Al lado del pícaro escudero como Marcos de Obregón (v.), hallamos al pícaro astuto en el bus­cón Don Pablos (v. Pablo de Segovia), al pícaro aventurero Estebanillo González (v.), al pícaro criado en El donado hablador o Alonso, mozo de muchos amos (v.), de Je­rónimo de Alcalá Yáñez y Ribera, al pícaro ladrón en La desordenada codicia de los bienes ajenos (v.), de Carlos García, al pícaro galante en Vida de don Gregorio Guadaña (v.), de Antonio Enríquez Gó­mez, al pícaro desilusionado en el Peri­quillo, el de las Gallineras (v.), de Fran­cisco Santos, sin contar los personajes picarescos que aparecen en Rinconete y Cortadillo (v.) y en La Ilustre Fregona (v.) de Cervantes, creador de aquella que Valbuena ha llamado «la picaresca huma­na». La creación de la picaresca femenina se debe a Francisco López de Úbeda, con La Pícara Justina (v.), tipo de mujer ale­gre, astuta y desenvuelta, cuya descenden­cia literaria está formada por La hija de Celestina o la ingeniosa Elena (v.) de Alon­so Jerónimo de Salas Barbadillo, y La niña de los embustes, Teresa de Manzanares (v.) y La Garduña de Sevilla (v.), de Castillo Solórzano. Ambos géneros ejercieron con­siderable influencia en la novela europea del siglo XVII. En Inglaterra, Thomas Nash (1567-1601) imita al Lazarillo en su Viajero desgraciado o JacJc Wilton (v., 1594), no­table novela picaresca poco conocida fuera de la Gran Bretaña. En Francia la prime­ra imitación libre es La verdadera historia cómica de Francion (v.) de Charles Sorel (1597-1674), y más tarde la obra maes­tra Historia de Gil Blas de Santillana (v.), de Lesage (1668-1747).

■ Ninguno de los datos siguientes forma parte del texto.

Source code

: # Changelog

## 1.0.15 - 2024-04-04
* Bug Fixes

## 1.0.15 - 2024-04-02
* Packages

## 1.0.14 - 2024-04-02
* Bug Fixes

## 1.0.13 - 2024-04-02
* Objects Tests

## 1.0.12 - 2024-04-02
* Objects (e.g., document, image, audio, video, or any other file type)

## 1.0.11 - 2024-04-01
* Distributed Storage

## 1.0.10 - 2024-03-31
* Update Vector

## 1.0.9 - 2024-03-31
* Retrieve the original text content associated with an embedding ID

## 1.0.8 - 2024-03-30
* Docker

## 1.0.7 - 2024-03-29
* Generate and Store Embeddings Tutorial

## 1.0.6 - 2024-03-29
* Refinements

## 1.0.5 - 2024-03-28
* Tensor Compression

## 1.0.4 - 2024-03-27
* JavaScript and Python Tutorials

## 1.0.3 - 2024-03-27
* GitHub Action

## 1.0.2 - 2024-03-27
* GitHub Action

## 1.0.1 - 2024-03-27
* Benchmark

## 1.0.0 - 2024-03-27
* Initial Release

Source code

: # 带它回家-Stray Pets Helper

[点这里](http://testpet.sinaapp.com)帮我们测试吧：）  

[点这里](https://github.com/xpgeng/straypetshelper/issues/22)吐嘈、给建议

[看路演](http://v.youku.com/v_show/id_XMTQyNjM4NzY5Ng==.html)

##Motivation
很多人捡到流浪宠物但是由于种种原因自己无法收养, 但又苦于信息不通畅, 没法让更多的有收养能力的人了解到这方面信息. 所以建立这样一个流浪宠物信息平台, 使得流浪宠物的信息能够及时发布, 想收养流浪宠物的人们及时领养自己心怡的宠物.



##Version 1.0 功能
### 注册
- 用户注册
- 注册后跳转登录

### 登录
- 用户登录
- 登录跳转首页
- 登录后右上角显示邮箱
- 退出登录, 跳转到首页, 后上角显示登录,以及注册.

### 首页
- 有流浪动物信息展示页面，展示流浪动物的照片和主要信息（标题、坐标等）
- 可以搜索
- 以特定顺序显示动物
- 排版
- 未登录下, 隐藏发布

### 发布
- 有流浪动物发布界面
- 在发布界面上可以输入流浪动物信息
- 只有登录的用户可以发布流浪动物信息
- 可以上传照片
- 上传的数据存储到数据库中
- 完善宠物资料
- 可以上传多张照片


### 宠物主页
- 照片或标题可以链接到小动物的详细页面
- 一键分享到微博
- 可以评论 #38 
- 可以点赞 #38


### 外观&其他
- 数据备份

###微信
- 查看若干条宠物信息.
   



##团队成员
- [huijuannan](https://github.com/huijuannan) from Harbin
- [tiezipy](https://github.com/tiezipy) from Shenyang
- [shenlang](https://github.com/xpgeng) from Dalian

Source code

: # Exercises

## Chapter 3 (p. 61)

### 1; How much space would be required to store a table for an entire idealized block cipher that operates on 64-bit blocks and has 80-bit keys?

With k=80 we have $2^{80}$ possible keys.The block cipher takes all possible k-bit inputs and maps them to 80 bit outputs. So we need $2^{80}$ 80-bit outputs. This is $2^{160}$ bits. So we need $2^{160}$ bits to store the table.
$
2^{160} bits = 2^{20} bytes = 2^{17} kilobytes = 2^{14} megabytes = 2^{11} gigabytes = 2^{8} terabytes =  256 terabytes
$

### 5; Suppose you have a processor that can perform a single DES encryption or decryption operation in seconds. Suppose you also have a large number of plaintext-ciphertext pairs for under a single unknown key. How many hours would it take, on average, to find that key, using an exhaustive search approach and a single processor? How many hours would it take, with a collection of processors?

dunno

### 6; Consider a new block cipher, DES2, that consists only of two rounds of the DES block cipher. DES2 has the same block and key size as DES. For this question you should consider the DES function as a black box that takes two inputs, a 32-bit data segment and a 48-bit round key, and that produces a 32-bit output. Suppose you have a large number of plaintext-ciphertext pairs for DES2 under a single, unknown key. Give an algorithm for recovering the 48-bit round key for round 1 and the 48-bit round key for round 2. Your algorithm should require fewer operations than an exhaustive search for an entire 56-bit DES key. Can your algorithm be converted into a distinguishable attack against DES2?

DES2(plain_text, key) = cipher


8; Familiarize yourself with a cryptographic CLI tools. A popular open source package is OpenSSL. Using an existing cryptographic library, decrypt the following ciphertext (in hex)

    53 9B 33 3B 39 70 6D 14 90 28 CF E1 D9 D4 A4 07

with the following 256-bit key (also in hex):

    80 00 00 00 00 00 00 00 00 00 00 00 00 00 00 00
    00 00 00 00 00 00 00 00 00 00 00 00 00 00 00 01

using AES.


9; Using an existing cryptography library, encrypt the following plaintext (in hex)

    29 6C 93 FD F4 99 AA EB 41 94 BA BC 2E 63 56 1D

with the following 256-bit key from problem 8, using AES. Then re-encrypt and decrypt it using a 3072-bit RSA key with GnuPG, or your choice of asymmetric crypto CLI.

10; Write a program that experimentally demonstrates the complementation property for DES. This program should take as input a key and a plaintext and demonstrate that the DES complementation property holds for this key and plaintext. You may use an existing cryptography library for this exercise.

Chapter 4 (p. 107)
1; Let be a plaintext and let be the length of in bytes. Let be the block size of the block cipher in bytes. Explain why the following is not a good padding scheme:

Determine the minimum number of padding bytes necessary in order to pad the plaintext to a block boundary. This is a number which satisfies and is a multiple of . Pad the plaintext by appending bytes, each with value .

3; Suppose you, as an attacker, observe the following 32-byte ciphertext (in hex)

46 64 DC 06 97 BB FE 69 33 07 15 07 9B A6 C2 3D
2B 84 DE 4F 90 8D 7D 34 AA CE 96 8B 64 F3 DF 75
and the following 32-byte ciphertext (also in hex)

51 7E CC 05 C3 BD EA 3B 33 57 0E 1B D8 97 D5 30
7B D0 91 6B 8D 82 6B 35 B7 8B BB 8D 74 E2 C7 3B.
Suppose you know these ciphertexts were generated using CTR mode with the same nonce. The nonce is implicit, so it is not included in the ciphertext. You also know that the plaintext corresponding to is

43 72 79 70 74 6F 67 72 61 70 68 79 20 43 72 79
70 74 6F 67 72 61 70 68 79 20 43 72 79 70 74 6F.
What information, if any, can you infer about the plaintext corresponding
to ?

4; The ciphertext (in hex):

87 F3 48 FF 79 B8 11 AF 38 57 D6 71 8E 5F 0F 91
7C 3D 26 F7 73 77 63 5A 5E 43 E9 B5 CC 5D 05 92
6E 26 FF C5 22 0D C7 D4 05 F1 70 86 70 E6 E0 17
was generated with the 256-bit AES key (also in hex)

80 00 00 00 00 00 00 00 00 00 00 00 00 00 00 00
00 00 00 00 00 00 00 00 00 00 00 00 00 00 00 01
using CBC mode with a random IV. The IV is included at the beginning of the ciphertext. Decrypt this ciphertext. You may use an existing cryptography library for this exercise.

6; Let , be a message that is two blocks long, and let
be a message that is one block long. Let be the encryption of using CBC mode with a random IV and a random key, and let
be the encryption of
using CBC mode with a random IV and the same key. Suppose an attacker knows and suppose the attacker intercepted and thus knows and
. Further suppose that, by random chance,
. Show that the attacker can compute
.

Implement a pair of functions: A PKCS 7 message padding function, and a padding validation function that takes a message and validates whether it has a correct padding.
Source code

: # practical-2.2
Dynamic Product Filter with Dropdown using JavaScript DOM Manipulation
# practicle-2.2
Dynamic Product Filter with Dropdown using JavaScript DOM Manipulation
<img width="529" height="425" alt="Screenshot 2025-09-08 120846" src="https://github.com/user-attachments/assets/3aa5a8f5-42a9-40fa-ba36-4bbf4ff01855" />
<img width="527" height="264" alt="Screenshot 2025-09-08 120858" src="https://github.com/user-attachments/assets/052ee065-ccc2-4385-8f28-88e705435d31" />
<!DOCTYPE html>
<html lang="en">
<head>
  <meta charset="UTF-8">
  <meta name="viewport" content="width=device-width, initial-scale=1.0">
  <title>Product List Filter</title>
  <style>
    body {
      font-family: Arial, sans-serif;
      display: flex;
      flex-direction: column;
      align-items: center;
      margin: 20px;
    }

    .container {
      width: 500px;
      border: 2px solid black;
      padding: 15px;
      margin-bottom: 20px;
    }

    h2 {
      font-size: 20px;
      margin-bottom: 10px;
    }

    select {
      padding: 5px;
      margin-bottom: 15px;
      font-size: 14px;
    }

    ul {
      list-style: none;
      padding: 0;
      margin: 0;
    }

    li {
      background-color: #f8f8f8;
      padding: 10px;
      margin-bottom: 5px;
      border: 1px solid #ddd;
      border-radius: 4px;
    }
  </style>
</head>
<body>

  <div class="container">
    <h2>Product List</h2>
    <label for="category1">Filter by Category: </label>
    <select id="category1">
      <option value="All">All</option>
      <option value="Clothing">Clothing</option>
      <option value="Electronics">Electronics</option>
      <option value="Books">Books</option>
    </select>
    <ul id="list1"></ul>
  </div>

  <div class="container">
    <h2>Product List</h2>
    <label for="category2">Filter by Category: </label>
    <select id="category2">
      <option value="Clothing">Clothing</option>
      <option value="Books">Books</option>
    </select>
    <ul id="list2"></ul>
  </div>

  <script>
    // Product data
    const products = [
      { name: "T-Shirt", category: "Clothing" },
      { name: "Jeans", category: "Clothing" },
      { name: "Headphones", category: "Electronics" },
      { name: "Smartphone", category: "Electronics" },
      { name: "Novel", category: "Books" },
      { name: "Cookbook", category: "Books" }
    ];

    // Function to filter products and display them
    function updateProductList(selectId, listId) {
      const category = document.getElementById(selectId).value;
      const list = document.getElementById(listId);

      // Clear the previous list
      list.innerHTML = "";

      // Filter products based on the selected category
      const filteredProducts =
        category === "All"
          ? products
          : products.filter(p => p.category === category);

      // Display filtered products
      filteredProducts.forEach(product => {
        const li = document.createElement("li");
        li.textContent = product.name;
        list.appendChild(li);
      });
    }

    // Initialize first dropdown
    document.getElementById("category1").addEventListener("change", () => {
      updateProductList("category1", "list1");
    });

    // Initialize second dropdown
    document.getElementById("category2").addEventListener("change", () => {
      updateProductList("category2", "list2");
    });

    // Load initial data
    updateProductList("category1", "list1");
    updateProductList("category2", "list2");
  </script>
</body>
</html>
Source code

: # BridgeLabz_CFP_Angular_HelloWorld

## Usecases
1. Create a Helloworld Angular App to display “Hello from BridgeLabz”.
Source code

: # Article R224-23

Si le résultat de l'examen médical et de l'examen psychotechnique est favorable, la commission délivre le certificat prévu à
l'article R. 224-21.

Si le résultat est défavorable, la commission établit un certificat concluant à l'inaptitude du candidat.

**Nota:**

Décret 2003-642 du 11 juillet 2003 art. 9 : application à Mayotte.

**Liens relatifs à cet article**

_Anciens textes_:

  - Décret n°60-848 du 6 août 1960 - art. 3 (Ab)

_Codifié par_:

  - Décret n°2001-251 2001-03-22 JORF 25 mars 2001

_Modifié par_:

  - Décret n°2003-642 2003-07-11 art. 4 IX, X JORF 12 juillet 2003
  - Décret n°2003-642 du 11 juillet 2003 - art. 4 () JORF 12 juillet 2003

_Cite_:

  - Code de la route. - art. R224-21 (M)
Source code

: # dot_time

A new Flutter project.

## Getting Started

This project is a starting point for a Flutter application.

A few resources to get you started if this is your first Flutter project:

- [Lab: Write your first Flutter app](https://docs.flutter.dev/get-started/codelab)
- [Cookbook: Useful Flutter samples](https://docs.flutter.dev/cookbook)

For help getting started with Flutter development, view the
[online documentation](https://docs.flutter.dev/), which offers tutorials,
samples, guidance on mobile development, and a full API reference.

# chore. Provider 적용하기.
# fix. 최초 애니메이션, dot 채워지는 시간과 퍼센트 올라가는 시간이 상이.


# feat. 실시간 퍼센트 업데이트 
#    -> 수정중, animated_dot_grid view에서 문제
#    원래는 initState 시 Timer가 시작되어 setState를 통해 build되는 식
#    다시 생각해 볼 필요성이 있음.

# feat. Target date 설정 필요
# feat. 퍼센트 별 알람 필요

En alemania, donde el influjo de la picaresca española adquiere extraordinaria intensidad, la novela pica­resca más importante es El aventurero Simplex Simplicissimus (v.) de Grimmelshausen, inspirado en el Lazarillo y, sobre todo, en el Guzmán. Grimmelshaúsen adapta tam­bién la picaresca femenina en su novela Admirable biografía de la archiembaucadora y picara Courasche (v.), inspirada proba­blemente en La pícara Justina. Las dos versiones novelescas de la picaresca espa­ñola influyen poderosamente en la novela inglesa del siglo XVII, que halla en la obra de Fielding y de Smollett una adap­tación inglesa del pícaro español y en la Molí Flanders (v.), de De Foe (1660-1731), la versión moderna de la picara que tiene su origen en La pícara Justina.